Un quart d’heure et le tour du journaliste arrive. Une trentaine de minutes accordées à ce dernier, entre deux sollicitations. «L’autre malade souhaite que vous voyez sa blessure», l’informe-t-on. «Je finis l’échange avec le journaliste et j’arrive. Mais préparez une seconde salle», répond le patron. «Elle est déjà prête. Mais il faut aussi que vous voyiez le pied du vieux-là», relance son collaborateur. «Sans souci, j’arrive. Juste quelques minutes encore», promet-il. Dans la salle d’accueil, le vieux au pied amputé s’impatiente. Son «sauveur» se libère du journaliste, mais doit régler une urgence au téléphone, puis une autre situation dans une salle. «Depuis que je suis là ? Il va être submergé!», s’inquiète le vieux malade. «A cette allure, il ne va pas s’en sortir», renchérit un autre. Le promoteur de la clinique qui est très sollicité tant par les malades que par les journalistes et autres, qui se relaient à cette fontaine d’espoir pour victimes de blessures chroniques, tient à servir tous les nécessiteux.

«…tout type de plaie a une explication médicale»

Ce chirurgien installé en France, s’est spécialisé en cicatrisation et veut se rendre utile à son pays. Et les malades affluent. «Je traîne cette blessure depuis 13 ans; ça a commencé par un bouton qui démangeait; je traitais avec des médicaments que j’achetais dans la rue. Quand ça a commencé à se compliquer, je suis allé à l’hôpital de la Caisse qui m’a envoyé faire des examens dont un antibiogramme….», raconte François Fogue. «Finalement on m’a parlé de cet hôpital; depuis trois mois que j’y suis, ça s’est amélioré. Vous voyez comment ça se cicatrise déjà», se réjouit-il. Un autre venu de Bamenda, éprouve le même sentiment. «Je me suis blessé au champ à Bamenda. J’ai commencé les soins là-bas, mais ça ne finissait pas, et avec la crise qu’il y a là-bas, je ne parvenais pas à honorer tous mes rendez-vous. Je suis ici depuis quatre mois et je vais mieux». Après trois mois d’hospitalisation, l’homme est à la «phase d’entretien» où il n’est plus suivi au quotidien. «A cette étape, on apprécie l’évolution de la cicatrisation, on procure les soins quand c’est nécessaire,…», explique le Dr Soumele.

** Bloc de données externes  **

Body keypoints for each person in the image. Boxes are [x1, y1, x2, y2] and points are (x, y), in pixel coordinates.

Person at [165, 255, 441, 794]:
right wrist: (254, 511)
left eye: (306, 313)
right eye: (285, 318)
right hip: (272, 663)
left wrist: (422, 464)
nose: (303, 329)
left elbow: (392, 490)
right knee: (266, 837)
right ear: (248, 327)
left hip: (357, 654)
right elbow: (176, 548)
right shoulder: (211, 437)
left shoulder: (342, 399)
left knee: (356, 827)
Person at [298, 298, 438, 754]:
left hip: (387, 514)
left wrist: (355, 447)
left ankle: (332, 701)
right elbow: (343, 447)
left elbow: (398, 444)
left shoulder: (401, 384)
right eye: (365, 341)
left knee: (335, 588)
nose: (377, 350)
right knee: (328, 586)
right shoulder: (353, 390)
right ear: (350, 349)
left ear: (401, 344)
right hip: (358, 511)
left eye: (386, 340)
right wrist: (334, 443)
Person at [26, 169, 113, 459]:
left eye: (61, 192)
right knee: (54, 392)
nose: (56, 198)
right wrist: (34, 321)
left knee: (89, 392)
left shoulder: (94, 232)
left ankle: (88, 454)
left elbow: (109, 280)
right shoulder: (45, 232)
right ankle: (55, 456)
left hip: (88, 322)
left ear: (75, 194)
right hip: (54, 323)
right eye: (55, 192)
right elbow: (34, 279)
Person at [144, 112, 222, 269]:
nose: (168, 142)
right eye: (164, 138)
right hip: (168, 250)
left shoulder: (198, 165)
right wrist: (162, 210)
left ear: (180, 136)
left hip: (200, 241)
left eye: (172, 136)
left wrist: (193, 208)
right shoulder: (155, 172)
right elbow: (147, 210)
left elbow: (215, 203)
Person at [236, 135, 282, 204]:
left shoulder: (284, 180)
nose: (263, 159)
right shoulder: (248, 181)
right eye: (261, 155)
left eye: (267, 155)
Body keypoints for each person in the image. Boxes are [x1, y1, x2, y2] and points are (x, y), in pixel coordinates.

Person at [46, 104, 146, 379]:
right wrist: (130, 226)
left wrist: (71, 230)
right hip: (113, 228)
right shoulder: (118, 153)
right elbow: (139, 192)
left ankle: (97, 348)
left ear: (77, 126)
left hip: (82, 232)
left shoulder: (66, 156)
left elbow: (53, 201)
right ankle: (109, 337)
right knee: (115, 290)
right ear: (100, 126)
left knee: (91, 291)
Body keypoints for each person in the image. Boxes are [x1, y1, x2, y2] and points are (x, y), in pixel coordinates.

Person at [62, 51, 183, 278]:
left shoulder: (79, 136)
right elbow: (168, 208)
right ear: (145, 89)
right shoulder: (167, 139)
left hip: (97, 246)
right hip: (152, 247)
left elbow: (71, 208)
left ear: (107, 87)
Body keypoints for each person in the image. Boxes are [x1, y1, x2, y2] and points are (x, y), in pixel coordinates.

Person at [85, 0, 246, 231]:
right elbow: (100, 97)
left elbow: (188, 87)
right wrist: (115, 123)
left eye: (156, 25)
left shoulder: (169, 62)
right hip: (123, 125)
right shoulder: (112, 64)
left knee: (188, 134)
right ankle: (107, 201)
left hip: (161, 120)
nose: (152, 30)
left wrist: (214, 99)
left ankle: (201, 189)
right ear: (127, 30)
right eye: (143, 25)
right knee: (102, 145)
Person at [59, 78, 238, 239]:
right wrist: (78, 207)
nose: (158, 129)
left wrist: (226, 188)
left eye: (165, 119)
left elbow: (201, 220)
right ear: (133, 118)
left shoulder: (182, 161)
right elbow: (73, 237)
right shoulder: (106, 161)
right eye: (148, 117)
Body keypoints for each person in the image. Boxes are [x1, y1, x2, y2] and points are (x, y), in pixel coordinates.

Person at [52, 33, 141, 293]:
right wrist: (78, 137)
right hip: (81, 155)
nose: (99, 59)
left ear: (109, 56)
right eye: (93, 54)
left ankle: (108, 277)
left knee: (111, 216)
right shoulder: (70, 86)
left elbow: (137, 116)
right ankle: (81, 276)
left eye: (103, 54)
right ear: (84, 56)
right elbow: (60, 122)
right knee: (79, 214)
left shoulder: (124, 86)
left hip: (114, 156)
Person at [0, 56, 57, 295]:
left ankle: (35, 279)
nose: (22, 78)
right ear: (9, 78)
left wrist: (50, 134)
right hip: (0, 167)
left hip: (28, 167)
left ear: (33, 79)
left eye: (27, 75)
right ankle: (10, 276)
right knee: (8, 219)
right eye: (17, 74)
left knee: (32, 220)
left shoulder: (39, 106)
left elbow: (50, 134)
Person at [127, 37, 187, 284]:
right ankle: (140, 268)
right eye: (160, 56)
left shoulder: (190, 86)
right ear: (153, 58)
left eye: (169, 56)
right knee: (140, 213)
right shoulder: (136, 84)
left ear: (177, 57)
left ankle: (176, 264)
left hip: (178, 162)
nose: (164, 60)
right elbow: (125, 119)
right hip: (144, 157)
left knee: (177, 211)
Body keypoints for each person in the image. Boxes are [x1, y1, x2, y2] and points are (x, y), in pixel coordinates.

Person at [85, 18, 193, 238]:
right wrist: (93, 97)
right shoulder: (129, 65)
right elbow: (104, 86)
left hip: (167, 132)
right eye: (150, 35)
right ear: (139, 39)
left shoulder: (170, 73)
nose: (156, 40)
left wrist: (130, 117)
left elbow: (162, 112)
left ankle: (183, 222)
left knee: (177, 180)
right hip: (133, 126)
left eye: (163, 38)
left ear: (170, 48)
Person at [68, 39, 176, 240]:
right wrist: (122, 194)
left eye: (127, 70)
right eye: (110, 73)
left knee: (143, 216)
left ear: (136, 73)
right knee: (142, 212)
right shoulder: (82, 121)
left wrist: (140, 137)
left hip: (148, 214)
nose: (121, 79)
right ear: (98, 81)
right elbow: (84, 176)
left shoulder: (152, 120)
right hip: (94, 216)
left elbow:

Le diplômé en cicatrisation a déniché une source de désespoir et de décès à travers le monde : les blessures chroniques, parfois considérées comme « inguérissables » et les victimes souvent taxés de sorciers en Afrique. «Scientifiquement parlant, je dirais que tout type de plaie a une explication médicale», professe-t-il. Et beaucoup commencent à y croire. L’homme a créé la première clinique des plaies à Baleveng, dans le département de la Menoua, en 2012. «Les malades venaient du grand Nord, de l’Est et d’un peu partout, parfois pour passer plus de six mois sur place. J’étais obligé de créer la clinique de Biteng (Yaoundé, Ndlr), pour soulager les peines de ceux qui viennent de loin et traversent Yaoundé», justifie-t-il. Tendant la main aux pouvoirs publics. «Je suis submergé par le travail, mais les patients n’ont pas toujours les moyens pour aller au bout de leurs soins. L’Etat peut mieux soulager les peines des malades de blessures», plaide-t-il. «J’ai les seules hôpitaux spécialisés en soins de plaies chroniques», lance-t-il. Pas pour se vanter. «L’Etat doit se pencher sur ce domaine», poursuit-il.